Jreng-jreng…….muka pembantu pekerja rumah tangga dibahas lagi. Nampaknya masih ada orang-orang yang tak mengetahui bahwa PRT jaman sekarang itu penampilannya luar biasa dan dandanan mereka juga keren. Pola pikir yang masih menyuruh-nyuruh orang untuk dandan menurut saya tak menyelesaikan masalah. Orang kan gak setiap saat bisa dandan dan gak semua orang juga mau dandan. Menurut pemikiran saya, yang harus dirubah bukan dandanan orang lain, tapi pola pikir kita dalam menghargai orang lain. Orang harusnya dihargai karena mereka adalah manusia, bukan karena make up yang mereka tempelkan di kulitnya. Tapi sekali lagi di Indonesia orang memang sangat dinilai dari penampilan, biar kata gayanya selangit dengan dandangan heboh, dan kartu kredit yang sudah di ambang limit, pasti lebih dihormati. Sementara yang tak dandan dan duitnya banyak tak bakalan dilirik.

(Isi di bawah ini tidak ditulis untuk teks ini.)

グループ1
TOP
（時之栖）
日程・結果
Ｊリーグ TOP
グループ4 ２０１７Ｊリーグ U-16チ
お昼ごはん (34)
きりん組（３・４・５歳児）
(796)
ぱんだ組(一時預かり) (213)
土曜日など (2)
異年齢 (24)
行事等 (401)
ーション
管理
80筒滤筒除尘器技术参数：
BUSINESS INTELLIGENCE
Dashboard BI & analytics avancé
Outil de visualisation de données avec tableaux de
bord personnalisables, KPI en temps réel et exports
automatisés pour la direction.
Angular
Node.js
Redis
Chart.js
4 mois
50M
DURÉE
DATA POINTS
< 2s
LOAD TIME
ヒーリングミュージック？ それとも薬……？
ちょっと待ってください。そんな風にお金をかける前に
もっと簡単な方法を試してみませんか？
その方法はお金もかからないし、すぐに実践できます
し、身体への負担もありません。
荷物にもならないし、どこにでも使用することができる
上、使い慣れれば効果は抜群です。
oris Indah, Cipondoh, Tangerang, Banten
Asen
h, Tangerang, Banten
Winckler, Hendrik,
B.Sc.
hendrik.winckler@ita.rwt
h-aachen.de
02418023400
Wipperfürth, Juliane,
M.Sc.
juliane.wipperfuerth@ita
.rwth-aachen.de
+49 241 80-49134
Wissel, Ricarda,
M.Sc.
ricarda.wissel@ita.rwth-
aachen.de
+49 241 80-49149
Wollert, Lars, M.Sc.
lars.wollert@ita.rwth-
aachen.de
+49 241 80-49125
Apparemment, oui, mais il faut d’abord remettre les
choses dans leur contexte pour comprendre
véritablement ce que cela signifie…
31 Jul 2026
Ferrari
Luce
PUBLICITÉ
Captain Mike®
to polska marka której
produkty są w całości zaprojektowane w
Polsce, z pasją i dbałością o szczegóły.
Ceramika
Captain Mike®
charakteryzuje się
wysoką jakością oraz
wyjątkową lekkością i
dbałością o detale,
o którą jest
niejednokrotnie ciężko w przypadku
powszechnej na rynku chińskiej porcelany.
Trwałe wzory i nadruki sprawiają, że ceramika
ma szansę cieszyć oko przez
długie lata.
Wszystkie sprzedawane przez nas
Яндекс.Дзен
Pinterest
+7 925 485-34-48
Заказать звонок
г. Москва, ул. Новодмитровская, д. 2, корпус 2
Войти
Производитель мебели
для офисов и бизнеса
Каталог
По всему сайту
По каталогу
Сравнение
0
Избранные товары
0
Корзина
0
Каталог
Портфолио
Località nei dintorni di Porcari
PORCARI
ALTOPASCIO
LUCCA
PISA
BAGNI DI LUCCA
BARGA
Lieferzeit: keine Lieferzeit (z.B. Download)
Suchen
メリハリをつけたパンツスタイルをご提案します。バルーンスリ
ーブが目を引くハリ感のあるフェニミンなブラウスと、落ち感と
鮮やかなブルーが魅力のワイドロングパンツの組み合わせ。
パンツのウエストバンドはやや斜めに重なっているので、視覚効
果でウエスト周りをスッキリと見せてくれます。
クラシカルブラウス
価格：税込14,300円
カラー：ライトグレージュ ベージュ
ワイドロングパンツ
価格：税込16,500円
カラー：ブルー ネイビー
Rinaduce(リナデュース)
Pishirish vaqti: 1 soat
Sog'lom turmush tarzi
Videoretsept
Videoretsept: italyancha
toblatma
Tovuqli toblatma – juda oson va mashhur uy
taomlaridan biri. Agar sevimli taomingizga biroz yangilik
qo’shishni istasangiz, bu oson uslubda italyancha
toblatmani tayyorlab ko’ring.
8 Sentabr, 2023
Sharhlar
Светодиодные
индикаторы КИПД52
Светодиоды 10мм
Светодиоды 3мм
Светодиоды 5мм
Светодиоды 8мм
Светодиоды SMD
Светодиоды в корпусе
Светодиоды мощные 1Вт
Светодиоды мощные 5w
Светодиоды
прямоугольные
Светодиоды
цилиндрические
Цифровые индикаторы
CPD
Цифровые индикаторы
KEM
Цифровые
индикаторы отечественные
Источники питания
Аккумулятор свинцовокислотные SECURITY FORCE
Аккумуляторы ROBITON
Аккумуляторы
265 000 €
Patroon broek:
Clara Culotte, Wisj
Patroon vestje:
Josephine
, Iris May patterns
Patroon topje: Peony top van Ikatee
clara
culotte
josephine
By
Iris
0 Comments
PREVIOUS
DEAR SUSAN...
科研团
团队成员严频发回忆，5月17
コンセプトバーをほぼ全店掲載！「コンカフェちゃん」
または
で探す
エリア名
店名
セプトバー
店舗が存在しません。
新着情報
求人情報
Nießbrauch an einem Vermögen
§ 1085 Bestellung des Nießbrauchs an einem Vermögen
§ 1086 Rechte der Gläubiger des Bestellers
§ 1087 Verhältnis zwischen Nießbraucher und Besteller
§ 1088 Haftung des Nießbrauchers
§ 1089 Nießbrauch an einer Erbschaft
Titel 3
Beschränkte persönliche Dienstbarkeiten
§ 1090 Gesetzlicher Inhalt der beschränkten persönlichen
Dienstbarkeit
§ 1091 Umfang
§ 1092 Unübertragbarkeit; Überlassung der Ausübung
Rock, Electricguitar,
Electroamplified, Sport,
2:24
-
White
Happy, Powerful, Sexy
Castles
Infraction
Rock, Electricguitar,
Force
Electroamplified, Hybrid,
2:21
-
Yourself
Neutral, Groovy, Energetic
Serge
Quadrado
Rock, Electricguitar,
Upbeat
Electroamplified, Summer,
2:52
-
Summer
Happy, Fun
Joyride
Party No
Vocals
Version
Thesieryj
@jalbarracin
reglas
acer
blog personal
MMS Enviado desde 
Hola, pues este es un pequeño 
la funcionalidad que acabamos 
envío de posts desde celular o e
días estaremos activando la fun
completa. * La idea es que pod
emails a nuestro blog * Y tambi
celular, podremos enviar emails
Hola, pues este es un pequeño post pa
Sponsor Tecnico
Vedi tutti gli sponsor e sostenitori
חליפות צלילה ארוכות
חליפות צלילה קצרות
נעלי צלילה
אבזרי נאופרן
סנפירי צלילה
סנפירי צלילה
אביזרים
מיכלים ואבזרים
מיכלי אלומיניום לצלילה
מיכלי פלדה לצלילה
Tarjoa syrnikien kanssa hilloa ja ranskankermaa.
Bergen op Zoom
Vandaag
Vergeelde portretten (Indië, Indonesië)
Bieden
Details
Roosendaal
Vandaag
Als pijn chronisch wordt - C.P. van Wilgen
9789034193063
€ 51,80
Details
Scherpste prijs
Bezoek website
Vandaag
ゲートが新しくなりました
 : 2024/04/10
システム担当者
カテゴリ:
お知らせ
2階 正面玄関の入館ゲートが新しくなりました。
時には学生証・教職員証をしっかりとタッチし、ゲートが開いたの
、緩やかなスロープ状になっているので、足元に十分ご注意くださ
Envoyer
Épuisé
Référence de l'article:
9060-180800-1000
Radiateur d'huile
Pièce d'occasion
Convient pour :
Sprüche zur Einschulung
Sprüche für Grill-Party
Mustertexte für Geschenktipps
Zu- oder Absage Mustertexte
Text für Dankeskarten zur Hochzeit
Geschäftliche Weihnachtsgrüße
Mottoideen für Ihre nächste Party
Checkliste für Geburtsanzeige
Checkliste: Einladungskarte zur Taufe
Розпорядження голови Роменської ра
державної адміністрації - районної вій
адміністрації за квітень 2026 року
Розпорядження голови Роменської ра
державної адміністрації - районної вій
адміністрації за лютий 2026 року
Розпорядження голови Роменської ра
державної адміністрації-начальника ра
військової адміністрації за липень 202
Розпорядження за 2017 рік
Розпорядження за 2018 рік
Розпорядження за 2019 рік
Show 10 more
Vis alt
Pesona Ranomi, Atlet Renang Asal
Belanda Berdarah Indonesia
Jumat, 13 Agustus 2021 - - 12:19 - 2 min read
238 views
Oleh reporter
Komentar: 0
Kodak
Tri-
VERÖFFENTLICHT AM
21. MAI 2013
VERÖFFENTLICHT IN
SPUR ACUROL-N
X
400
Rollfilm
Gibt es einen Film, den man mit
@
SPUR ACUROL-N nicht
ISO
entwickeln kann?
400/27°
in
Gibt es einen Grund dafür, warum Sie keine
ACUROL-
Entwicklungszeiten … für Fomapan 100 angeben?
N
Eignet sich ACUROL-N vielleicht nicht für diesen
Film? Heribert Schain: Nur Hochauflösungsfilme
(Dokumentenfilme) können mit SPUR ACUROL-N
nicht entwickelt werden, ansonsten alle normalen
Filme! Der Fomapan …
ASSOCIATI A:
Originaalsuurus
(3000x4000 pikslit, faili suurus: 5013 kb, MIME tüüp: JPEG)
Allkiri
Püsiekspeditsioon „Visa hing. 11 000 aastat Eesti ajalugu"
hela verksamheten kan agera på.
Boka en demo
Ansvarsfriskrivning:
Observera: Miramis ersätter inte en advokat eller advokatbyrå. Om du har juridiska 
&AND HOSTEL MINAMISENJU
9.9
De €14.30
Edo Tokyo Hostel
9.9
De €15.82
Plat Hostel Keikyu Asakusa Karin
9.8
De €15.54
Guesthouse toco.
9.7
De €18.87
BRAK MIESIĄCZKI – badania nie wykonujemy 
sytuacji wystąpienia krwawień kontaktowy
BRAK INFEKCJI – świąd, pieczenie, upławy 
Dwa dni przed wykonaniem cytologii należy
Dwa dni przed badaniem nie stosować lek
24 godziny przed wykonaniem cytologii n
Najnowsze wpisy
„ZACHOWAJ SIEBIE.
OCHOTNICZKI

Screen Shot 2016-01-09 at 23.03.31

Photo: polyvore

Ada satu lagi komentar-komentar ajaib dari satu orang di postingan saya tentang pamer tas bermerek. Nah ini satu ngebom postingan saya dengan banyak komentar. Pendek kata komentar-komentar tersebut kalau digabungkan bakal jadi satu postingan tersendiri. Nggak perlu dikutip disini lah ya, tapi silahkan dibaca sendiri komentar-komentar di postingan lama tentang pamer tas bermerek tersebut. Hitung-hitung untuk menghibur diri.

Sering terima komentar ajaib di blog?